Metro Trains’ Dumb Ways To Die from McCann Melbourne, everybody’s favourite to win the top Film Grand Prix (what the Cannes Lions used to be about) has started the big budget adfest (nearly £19m spent on entries apparently) by winning two unexpected Grand Prix in the Direct and PR categories.

At this rate it could be Cannes’ biggest-ever winner.

Quite how it constitutes what we used to call a direct marketing campaign is known only to the jury although all campaigns these days have sign-up mechanisms via Facebook and the like, so I guess they qualify.

As for PR, that’s a bit more interesting. Here’s what the chairman of the PR jury Ketchum Europe CEO David Gallagher says (Ketchum is a huge PR company): “It wasn’t that long ago when most of our content was centered around a press release and we were pretty happy when a press release was distributed and received and maybe even used by journalists to engage and amplify a message to the public. Those days are behind us. What we need now is content like this, based on real human insight.”

Which makes a bit of a nonsense of an attempt by PR Week and Marlin PR in the UK to prove, via a survey of just 200-odd people (probably in PR) that PR companies can come up with ‘Big Ideas,’ just like ad agencies can. This was prompted by the poor performance of PR agencies in the PR category at Cannes last year. It doesn’t seem to be getting any better.

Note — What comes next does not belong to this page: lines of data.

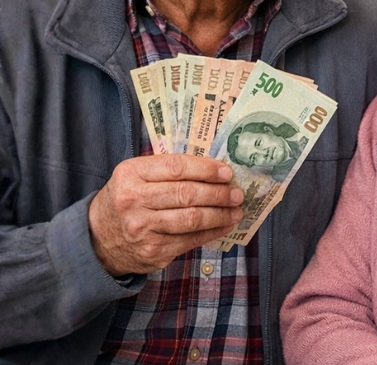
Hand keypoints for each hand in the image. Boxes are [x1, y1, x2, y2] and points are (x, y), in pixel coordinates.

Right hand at [88, 155, 243, 275]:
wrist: (97, 238)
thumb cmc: (126, 200)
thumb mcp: (135, 176)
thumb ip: (167, 169)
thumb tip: (214, 169)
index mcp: (131, 174)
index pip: (176, 168)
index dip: (206, 169)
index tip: (226, 172)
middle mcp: (134, 200)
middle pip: (187, 194)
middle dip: (218, 193)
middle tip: (237, 193)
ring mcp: (142, 228)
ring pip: (192, 219)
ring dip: (220, 214)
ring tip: (236, 210)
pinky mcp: (152, 250)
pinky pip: (190, 240)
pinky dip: (212, 232)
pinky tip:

As ever with Cannes, it’s daft to draw too many conclusions. There’s nothing wrong with sending out a press release to a few unsympathetic hacks – how else do you communicate with them regularly? Make a brilliant commercial/online film? Every day?

Cannes is about show stoppers, some of them almost entirely bogus, and you can argue that it’s foolish of PR companies to become involved. They’re not ‘creative’ in this sense and they’re never likely to be.

As for Metro Trains (assuming they’re there) and McCann Melbourne – they’d better be prepared to pay a hefty surcharge on their Lions-laden luggage.